Conseil des droits de l’homme des Nations Unies

« Nous sommes profondément préoccupés par l’arrestation mercredi de 53 militants politiques, universitaires, anciens législateurs, conseillers de district actuels, et avocats dans la Région administrative spéciale de Hong Kong, et nous demandons leur libération immédiate », a indiqué une porte-parole du Haut-Commissariat, Liz Throssell, dans un communiqué.

« Les arrestations sont les dernières d’une série de détentions liées à l’exercice des libertés fondamentales, y compris le droit de réunion pacifique, à Hong Kong », a-t-elle ajouté.

Plus de cinquante personnalités de l’opposition pro-démocratie, dont un avocat américain, ont été arrêtées le 6 janvier à Hong Kong, dans ce que la presse qualifie de « plus gros coup de filet à ce jour dans le cadre de la récente loi sur la sécurité nationale imposée par la Chine ».

« Ces dernières arrestations indiquent que -comme on le craignait- le délit de subversion prévue par la loi sur la sécurité nationale est effectivement utilisée pour détenir des personnes ayant exercé leurs droits légitimes à participer à la vie politique et publique », a souligné Liz Throssell.

Le Haut-Commissariat des Nations unies aux droits de l’homme et divers experts indépendants des Nations Unies ont alerté à plusieurs reprises que les définitions des délits à Hong Kong, tels que la « subversion, au titre de la loi sur la sécurité nationale adoptée en juin 2020, sont vagues et trop générales, facilitant une mise en oeuvre abusive ou arbitraire ».

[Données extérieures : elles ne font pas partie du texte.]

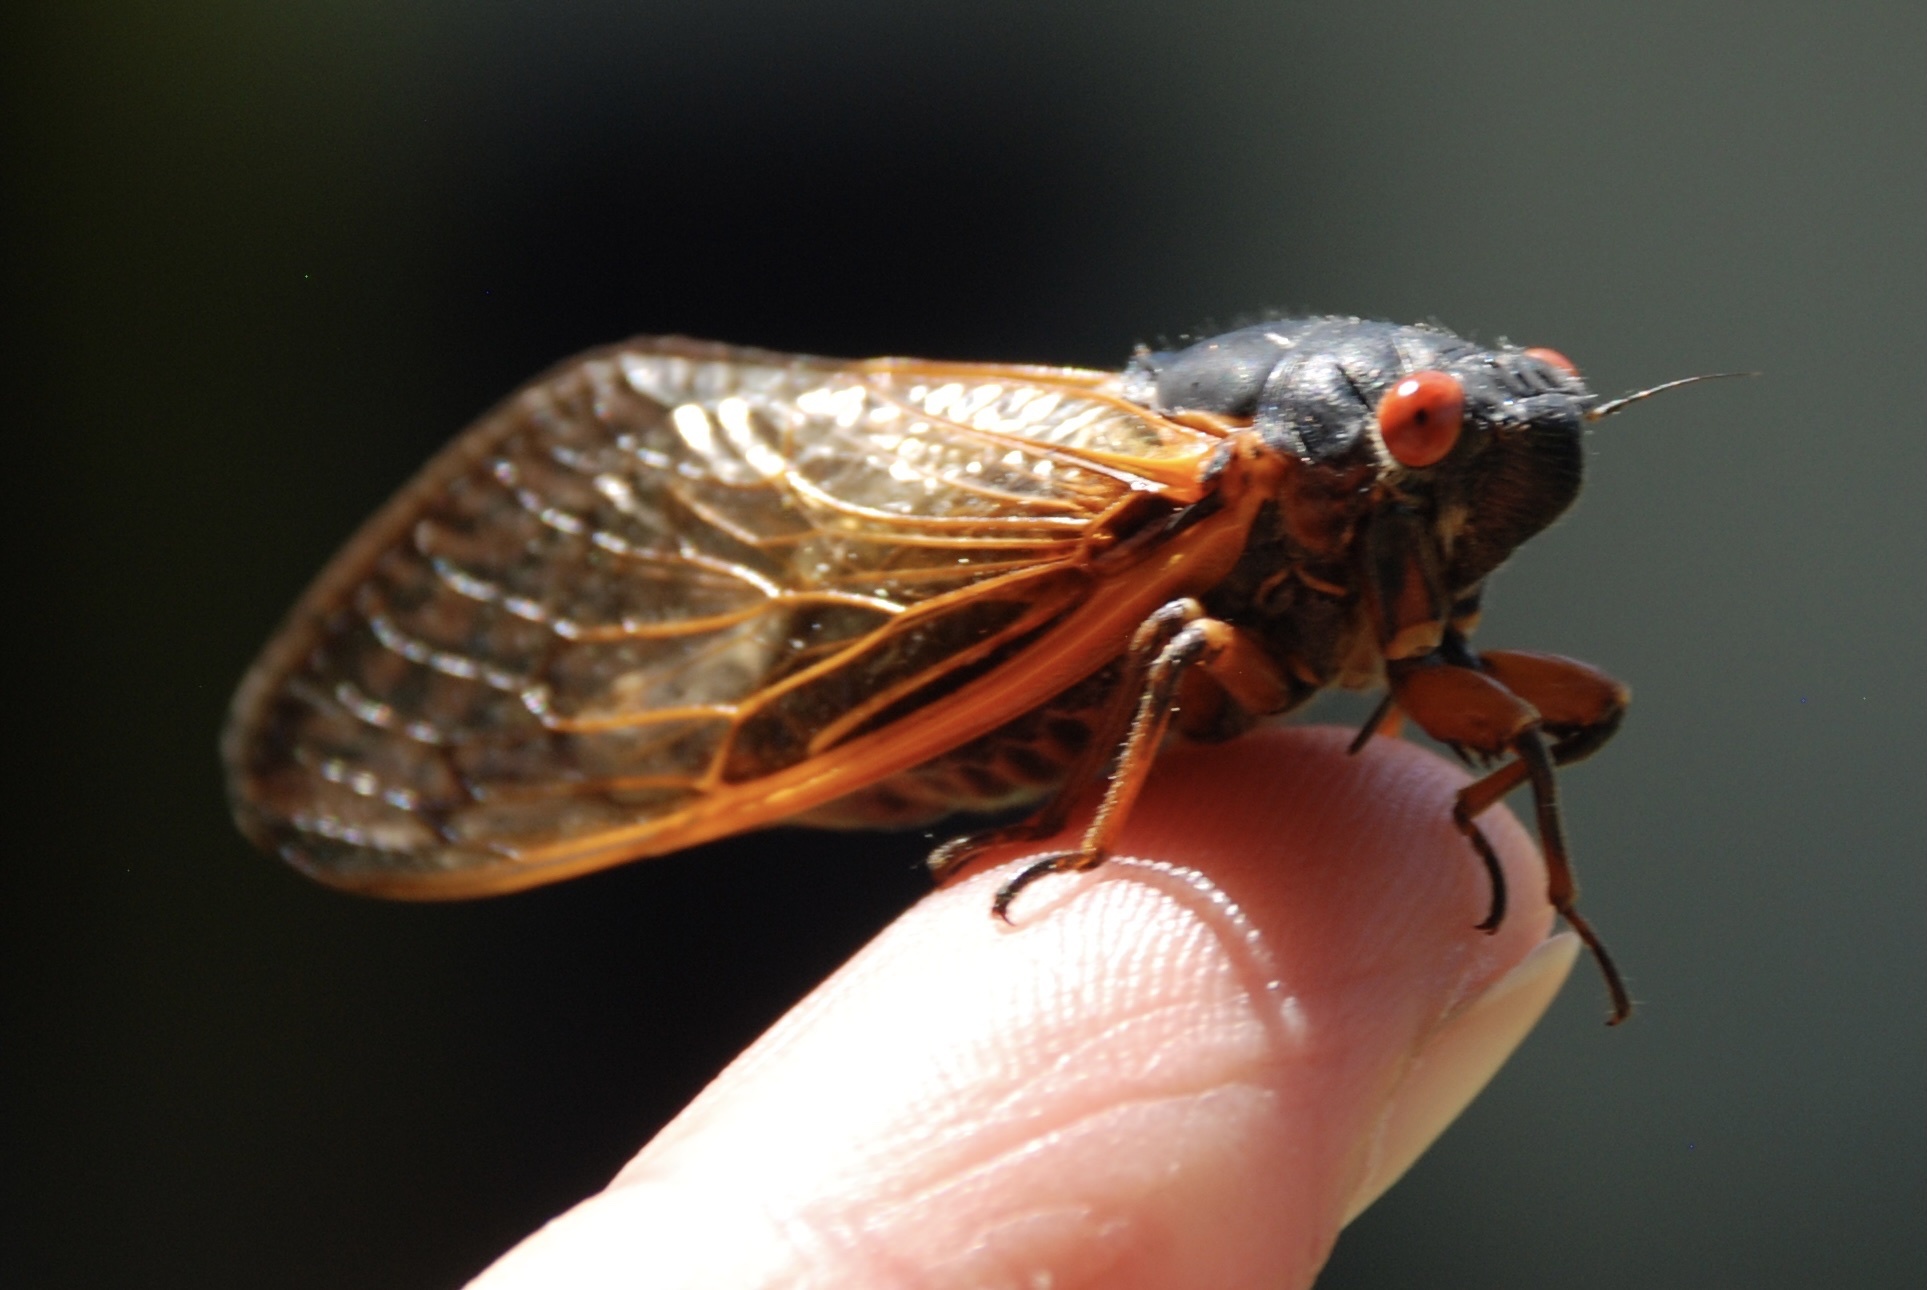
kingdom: Animalia
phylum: Arthropoda
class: Insecta
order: Hemiptera
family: Cicadidae
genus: Magicicada
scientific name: Magicicada septendecim
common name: Periodical cicada
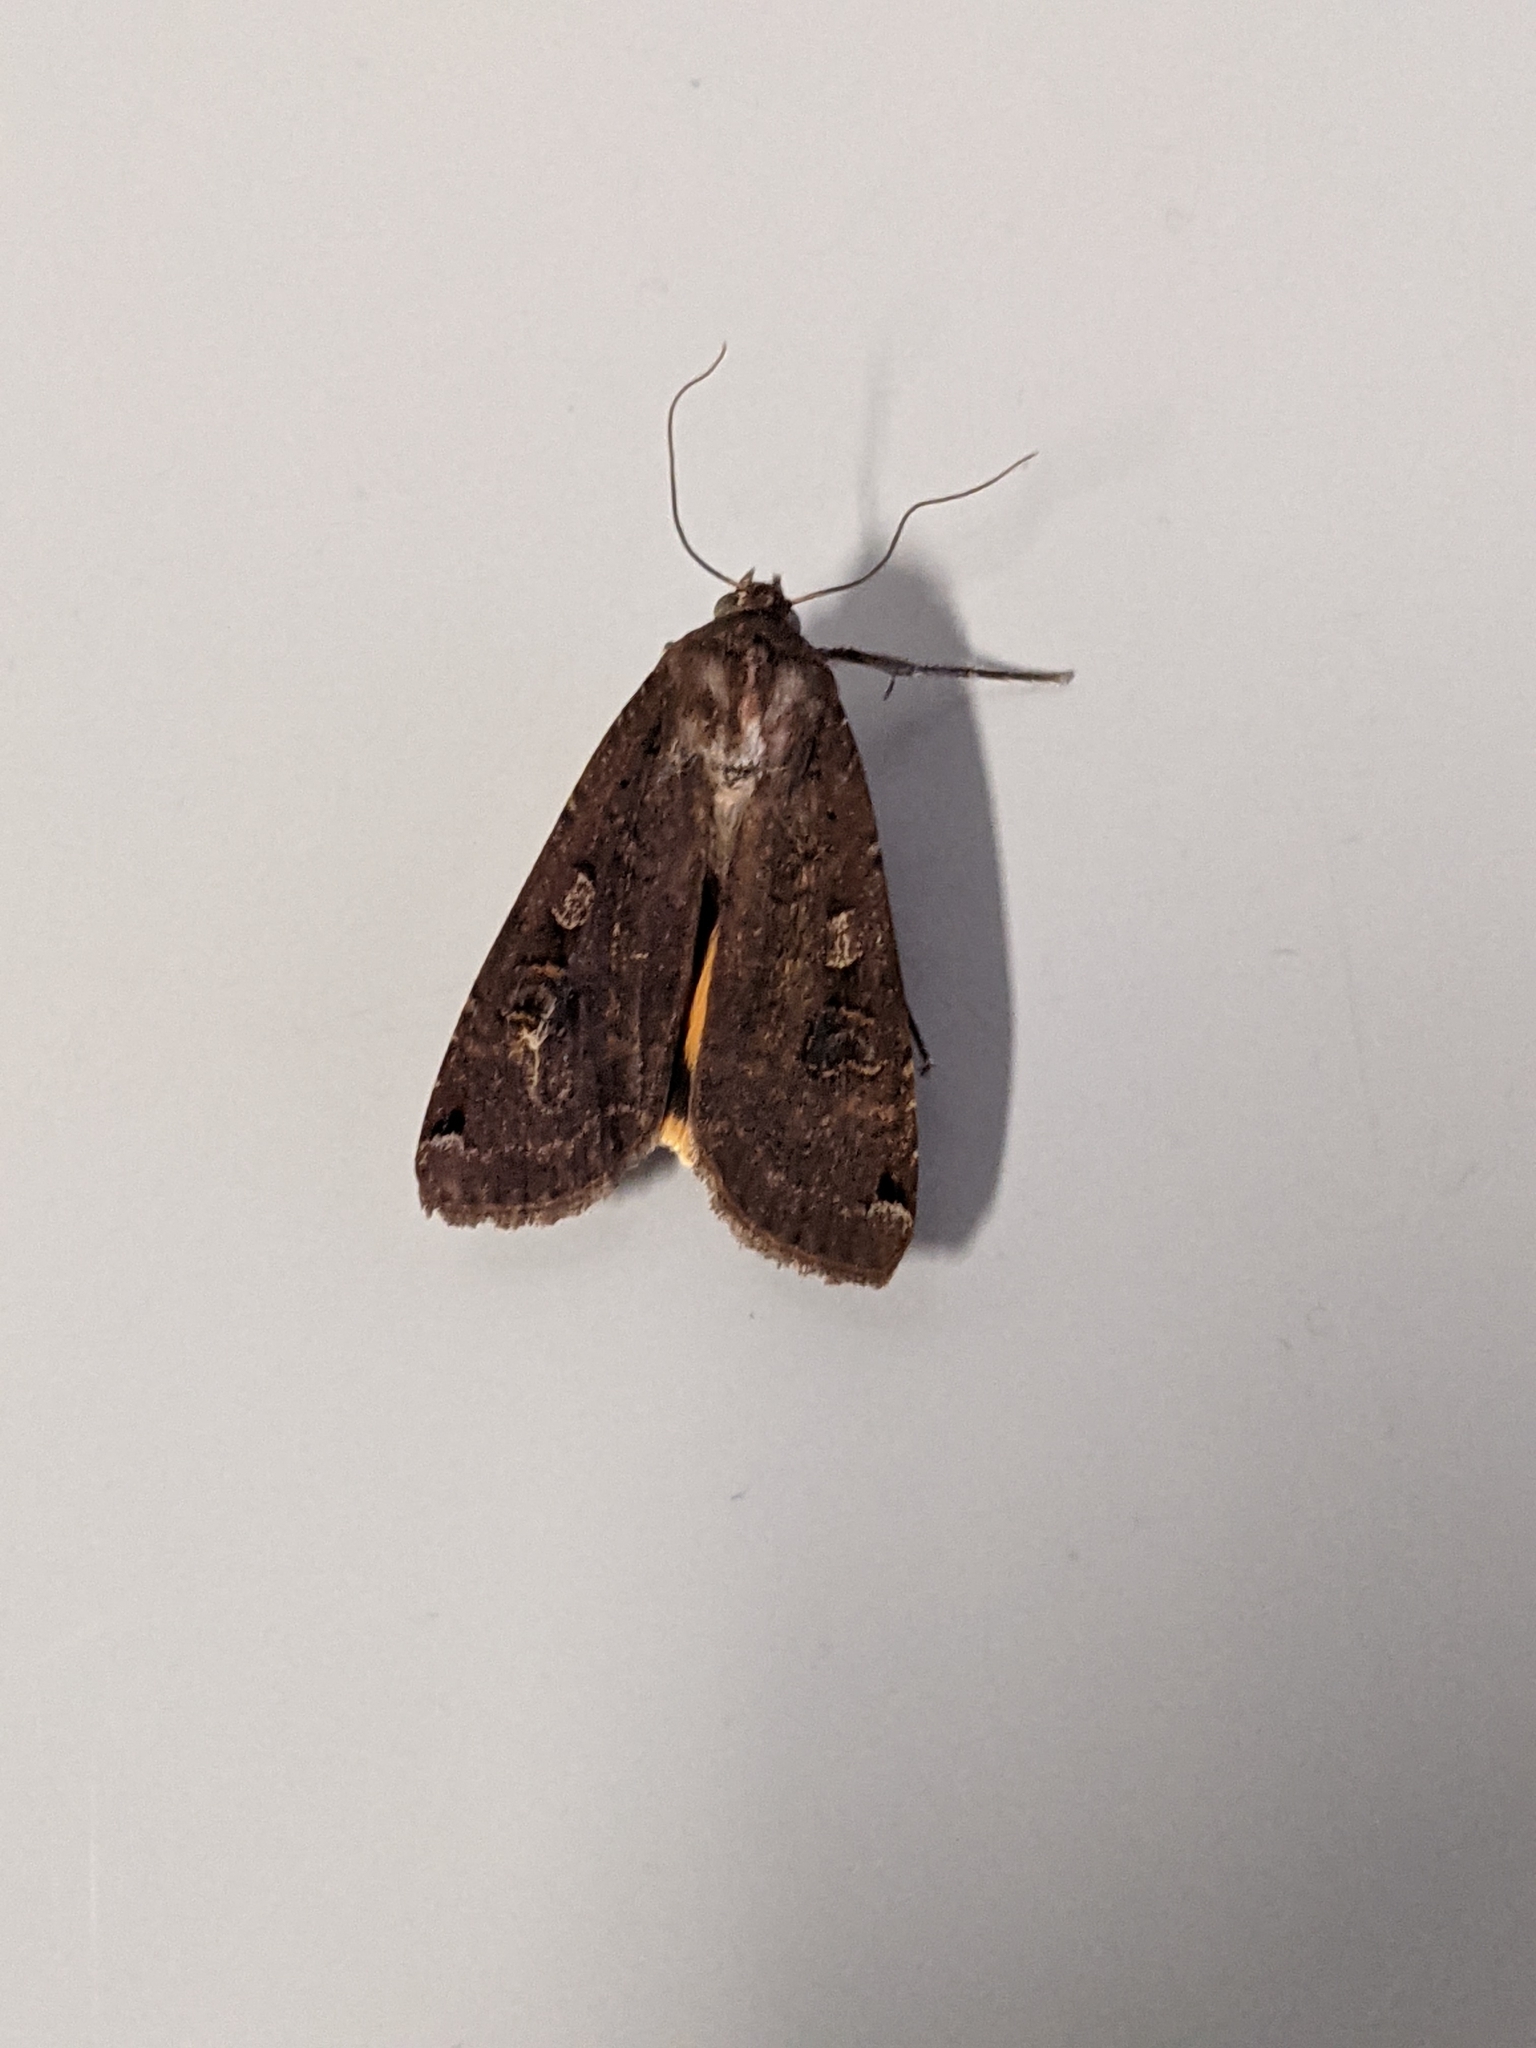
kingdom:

La Chine a adopté une nouvelle législation afin d’assurer la sécurité nationale à Hong Kong, théâtre en 2019 d’imposantes manifestations pro-démocratie inédites depuis la rétrocession de Hong Kong à la Chine en 1997.

« Nous soulignons que l’exercice du droit de prendre part à la conduite des affaires publiques, directement et par l’intermédiaire de représentants librement choisis, est un droit fondamental protégé par le Pacte international relatif aux droits civils et politiques, qui est incorporé dans la loi fondamentale de Hong Kong », a indiqué la porte-parole du Haut-Commissariat.

L’instance onusienne appelle également les autorités de Hong Kong éviter d’utiliser la loi sur la sécurité nationale pour supprimer les droits à la liberté d’expression, de réunion pacifique et d’association.

Le Haut-Commissariat demande également à la Chine et aux autorités hongkongaises de garantir le droit à la liberté d’expression dans le cadre des enquêtes en cours, « notamment en permettant aux journalistes et aux organes de presse d’exercer pleinement et librement leurs fonctions légitimes ».